TASKS AND EXERCISES.
A. From the TurboQuant configuration page, copy the passage between "Uses PolarQuant (WHT" and "variance through softmax.", inclusive.
B. Please answer these questions about the TurboQuant configuration page:
(i) Which technique is intentionally left out of the quantization scheme?
(ii) What compression ratio is listed for the turboquant_3bit_nc preset?
(iii) What is the default value of the seed parameter?

READING PASSAGE.
__________

Configuration for TurboQuant KV-cache quantization.
Uses PolarQuant (WHT rotation + Lloyd-Max scalar quantization) for keys and uniform quantization for values. QJL is intentionally omitted — community consensus (5+ independent groups) found it hurts attention quality by amplifying variance through softmax.
Named presets (use via --kv-cache-dtype): turboquant_k8v4: FP8 keys + 4-bit values, 2.6x, +1.17% PPL turboquant_4bit_nc: 4-bit MSE keys + 4-bit values + NC, 3.8x, +2.71% turboquant_k3v4_nc: 3-bit MSE keys + 4-bit values + NC, ~3.5x, +10.63% turboquant_3bit_nc: 3-bit MSE keys + 3-bit values + NC, 4.9x, +20.59%
Parameters:
| Name | Type | Description | Default |
head_dim | int | Attention head dimension (e.g. 64, 96, 128). | 128 |
key_quant_bits | int | Bits for key quantization. 8 = FP8 keys (no rotation/MSE). 3-4 = Lloyd-Max MSE quantized keys. | 3 |
value_quant_bits | int | Bits per value dimension for uniform quantization. 3 = 8 levels, 4 = 16 levels (default). | 4 |
seed | int | Base seed for deterministic random matrix generation. Actual seed per layer = seed + layer_idx * 1337. | 42 |
norm_correction | bool | Re-normalize centroid vectors to unit norm before inverse rotation during dequant. Fixes quantization-induced norm distortion, improving PPL by ~0.8% at 4-bit. | False |
Source code in vllm/model_executor/layers/quantization/turboquant/config.py
| @dataclass
class TurboQuantConfig:
"""Configuration for TurboQuant KV-cache quantization.

__________

EXTRACTED RECORDS.
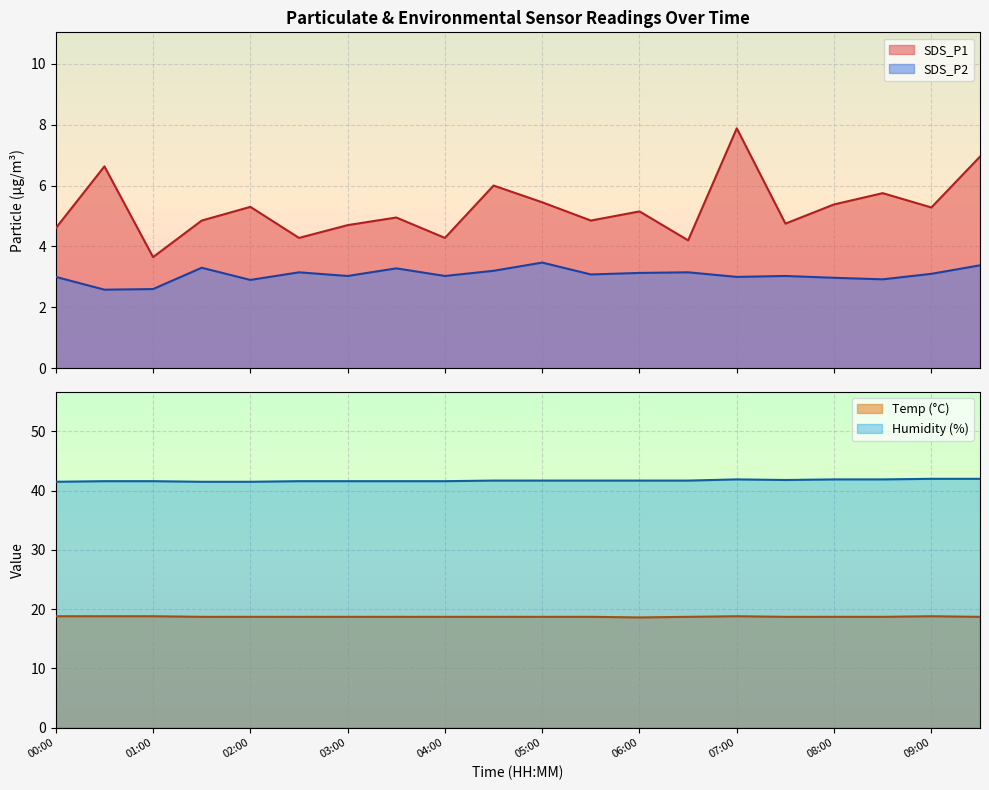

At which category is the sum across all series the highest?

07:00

__________

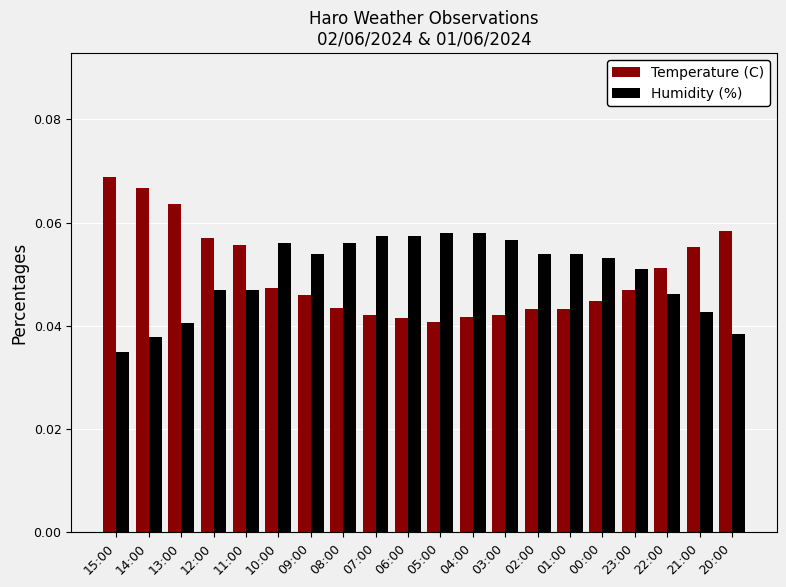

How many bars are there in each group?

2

__________

ANSWER SECTION.
A.
Uses PolarQuant (WHT rotation + Lloyd-Max scalar quantization) for keys and uniform quantization for values. QJL is intentionally omitted — community consensus (5+ independent groups) found it hurts attention quality by amplifying variance through softmax.

B.
(i) QJL
(ii) 4.9x
(iii) 42